§ **PROVIDED TEXT**:
- Born: February 24, 1993 (age 32) Tokyo, Japan
- Genres: J-pop
- Instrument: Vocals
- Years active: 2016–present
- Labels: STPR Records
- Member of: Strawberry Prince

= Satomi (singer, born 1993) =

Satomi (さとみ, Satomi) is a Japanese singer and live streamer. He is a member of the J-pop group Strawberry Prince.

== Career ==

Satomi was recruited by Nanamori to join Strawberry Prince in mid-2016. On September 9, 2019, he released his first solo mini-album, Memories. It placed second on the Oricon weekly album ranking and first on the Oricon daily album ranking. He released his first full album, Never End, on September 13, 2023. It placed second on the Oricon weekly album ranking and first on the Oricon daily album ranking. His second full album, S's, released on September 24, 2025, and ranked third on the Oricon weekly album ranking.

On August 19, 2021, Satomi released an official fanbook, Satomi Memory. The book ranked first on the Oricon weekly book ranking.

Satomi suspended his activities with Strawberry Prince from July 2025 to September 2025 to prepare for the release of his second full album and a solo concert in September.

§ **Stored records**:
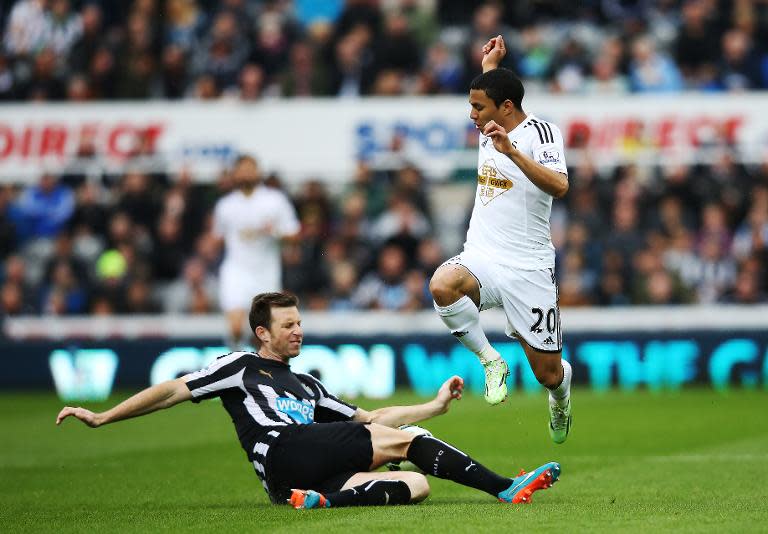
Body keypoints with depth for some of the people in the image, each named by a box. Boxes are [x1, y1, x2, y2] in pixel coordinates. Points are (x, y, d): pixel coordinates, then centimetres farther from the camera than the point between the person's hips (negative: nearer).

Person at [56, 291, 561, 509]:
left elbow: (368, 418, 36)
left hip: (320, 471, 7)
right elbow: (171, 391, 13)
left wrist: (436, 405, 30)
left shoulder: (306, 386, 36)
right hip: (281, 454, -7)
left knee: (418, 484, -15)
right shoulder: (239, 367, 18)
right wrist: (102, 417, 6)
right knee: (399, 440, -16)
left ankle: (328, 498, -35)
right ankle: (504, 487, -17)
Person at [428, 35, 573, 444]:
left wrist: (511, 151, -34)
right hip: (481, 257, 5)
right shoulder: (490, 128, 13)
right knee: (442, 285, -33)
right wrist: (490, 63, 37)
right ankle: (490, 361, -11)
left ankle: (560, 396, 41)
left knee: (548, 373, 1)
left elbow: (559, 186, -26)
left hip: (528, 268, -5)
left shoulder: (540, 132, -7)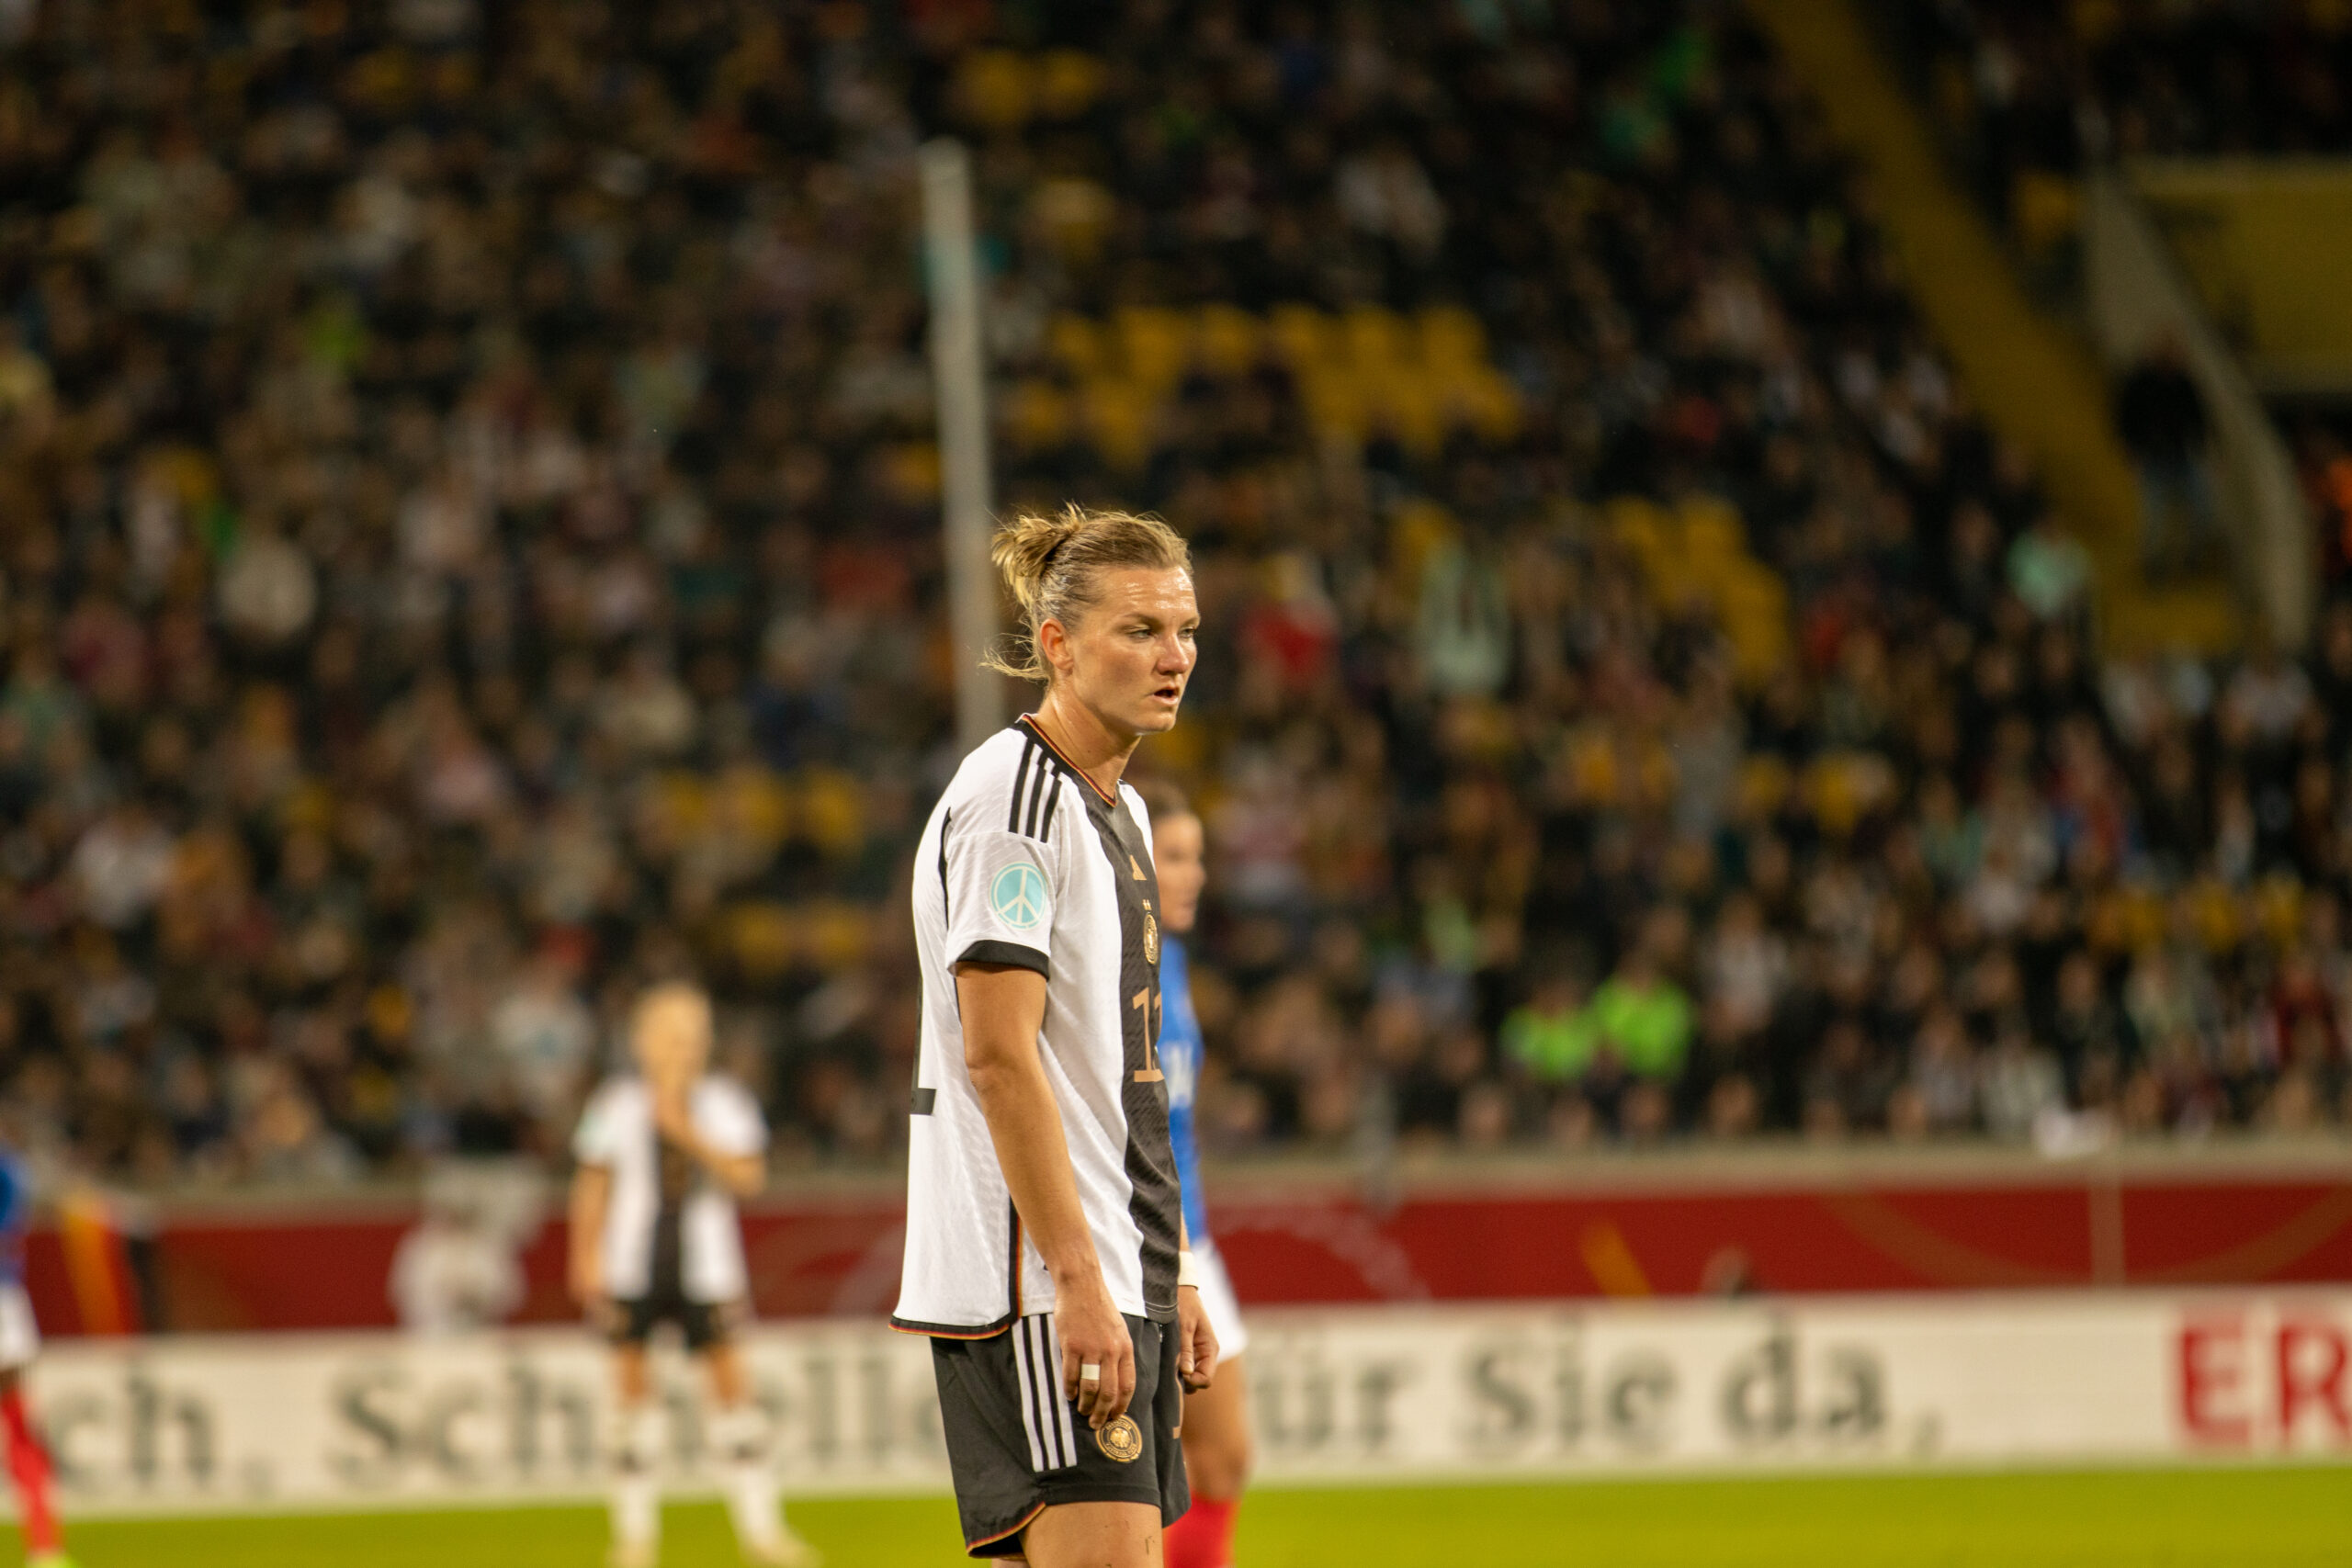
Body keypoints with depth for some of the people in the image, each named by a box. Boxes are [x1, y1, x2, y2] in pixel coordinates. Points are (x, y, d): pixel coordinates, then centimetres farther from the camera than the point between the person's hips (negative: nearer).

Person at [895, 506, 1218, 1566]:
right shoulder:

§ **TO DO**:
A: Answer these questions using the article on Satomi:
(i) Who recruited Satomi to join Strawberry Prince?
(ii) What is the title of Satomi's official fanbook?
(iii) Which label is Satomi signed to?
B: Please retype the stretch of the article on Satomi from "Satomi was recruited" through "weekly book ranking.".
C: Continue the article on Satomi from its last sentence.

§ **RESULTS OF THE EXERCISE**:
A:
(i) Nanamori
(ii) Satomi Memory
(iii) STPR Records

B:
Satomi was recruited by Nanamori to join Strawberry Prince in mid-2016. On September 9, 2019, he released his first solo mini-album, Memories. It placed second on the Oricon weekly album ranking and first on the Oricon daily album ranking. He released his first full album, Never End, on September 13, 2023. It placed second on the Oricon weekly album ranking and first on the Oricon daily album ranking. His second full album, S's, released on September 24, 2025, and ranked third on the Oricon weekly album ranking.

On August 19, 2021, Satomi released an official fanbook, Satomi Memory. The book ranked first on the Oricon weekly book ranking.

C:
== Discography ==
=== Albums ===

| Title | Year | Album details | Peak position | Certifications |
JPN
| Never End | 2023 | Released: September 13, 2023; Label: STPR Records; Formats: CD, CD+DVD, digital download; Track listing "Never End"; "Kanjō-iro"; "Yōidon"; "Sugar Taste"; "Save you"; "My Heroine"; "Present"; "Starlight Moonlight"; "Contact"; "Motto"; "Zurui Hito"; "Warui Ko no Dance"; "Assault Love"; "Midnight Magic"; "Kyō ga Hajimaru"; "Wanderer"; | 2 | RIAJ: Gold; |
| S's | 2025 | Released: September 24, 2025; Label: STPR Records; Formats: CD, digital download; Track listing "Curve"; "Strawberry Shadow"; "Lyra"; "Namida-iro 2025 ver."; "Lovret"; "Namida no Junban"; "Uncontrollable"; "Tick Tick Tock"; "Ao ni Somaru"; "Kūran"; "Aimai Heart"; "Summer Hugs You"; "Nani ga Dekiru ka na"; "Echoes"; "Kimi no Iru Sekai"; | 3 |  |

=== Mini-albums ===

| Title | Year | Album details | Peak position |
JPN
| Memories | 2019 | Released: September 9, 2019; Label: STPR Records; Formats: CD, digital download; Track listing "Sekidō Señor"; "Love Sick"; "Namida-iro"; "Kimi shika Aisenai"; "Still Love"; "Yakusoku"; "Feeling Love"; "Koi o Hajimeyō"; | 2 |

=== Singles ===

| Title | Year |
| "Code (Angō Kaidoku)" | 2020 |
"Wanderer"
"World Lampshade"
| "Assault Love" | 2021 |
"Irony"
| "Kanjō-iro" | 2022 |
| "Yōidon" | 2023 |
| "Kūran" | 2024 |
"Umareta Sono Toki kara"
| "Aimai Heart" | 2025 |
"Miren"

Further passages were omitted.